Meta Has Poached At Least 8 Researchers From OpenAI In The Last Week

Meta might have been lagging in the AI race, but it’s looking to make amends — and it’s eyeing the top talent from the competition to do so.

Meta has poached at least 8 top researchers from OpenAI in the last week alone. Meta has hired Lucas Beyer, Alexander Kolesnikov and Xiaohua Zhai, who were responsible for establishing OpenAI’s office in Zurich, Switzerland last year. In addition, Meta has snagged Trapit Bansal from OpenAI. Most recently, The Information reported that Meta has managed to pull away Jiahui Yu, Hongyu Ren, Shuchao Bi and Shengjia Zhao from the company.

The three researchers based out of Zurich were former Google DeepMind employees who’d moved to OpenAI not long ago. They will continue to work out of Zurich, and set up Meta’s office in the city. Trapit Bansal had worked with Ilya Sutskever on OpenAI’s reasoning models, and is highly regarded. The four latest defectors too were crucial to OpenAI’s plans — Jiahui Yu led o3, o4-mini andGPT-4.1; Hongyu Ren was the creator of o3-mini & o1-mini and a core contributor to o1; Shuchao Bi was the head of post-training multimodal organization, and Shengjia Zhao was a key contributor to GPT-4 & o1. Two weeks ago, Meta had acquired a large stake in Scale AI for $14 billion, and hired its CEO, Alexandr Wang, to lead its superintelligence efforts.
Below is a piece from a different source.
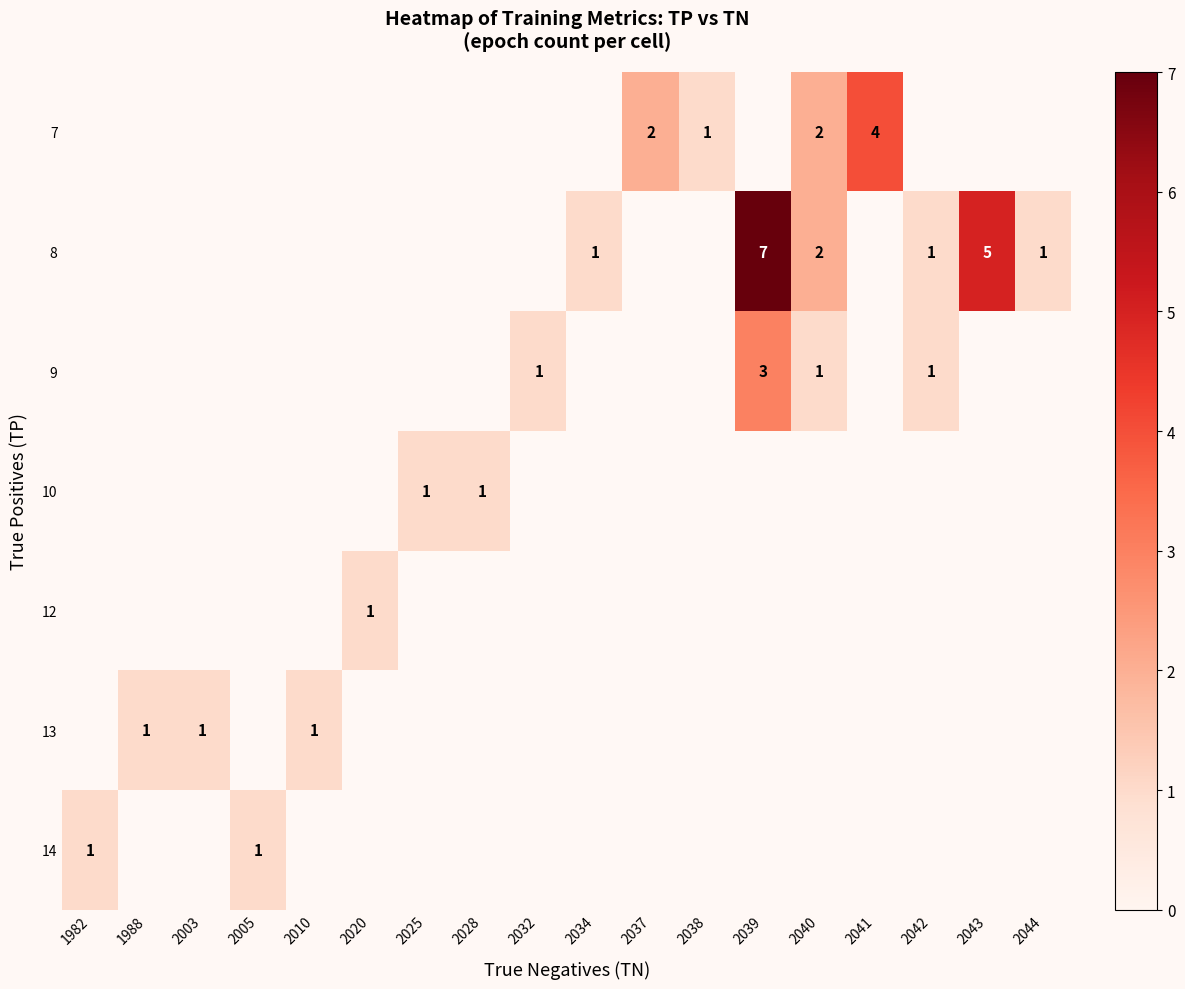

Is it true that 14 equals 1 at 2005?

True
The news of all this movement of talent from OpenAI to Meta comes days after OpenAI CEO Sam Altman had said that Meta was offering joining bonuses of $100 million to its talent. He’d also said that the “best” OpenAI researchers weren’t interested, because they were more focused on OpenAI’s mission. He’d also claimed that Meta would find it hard to build an effective company culture by just spending large sums of money on poaching talent.

It appears that Altman’s assertion of $100 million joining bonuses might not have been true — senior Meta executives said as much — but it was a smart strategy. With a $100 million figure going around, OpenAI researchers approached by Meta would’ve demanded similar amount for themselves, which would’ve made it hard for Meta to hire them. Also, an outlandish figure of $100 million per researcher made OpenAI’s own talent appear that much more valuable to the outside world.

But it’s likely that Meta is indeed spending vast amounts of money to get access to top AI talent. Meta’s own AI efforts had been seen to be sputtering in recent months after the underperformance of the latest iterations of its Llama models. Mark Zuckerberg seems to realize how crucial it might be to win AI to secure the future of his company, and is willing to bet large sums of money to have the best shot at superintelligence. And in the meantime, AI researchers are making merry — the biggest tech companies in the world are courting them with eye-popping offers that would’ve been unthinkable prior to the AI revolution.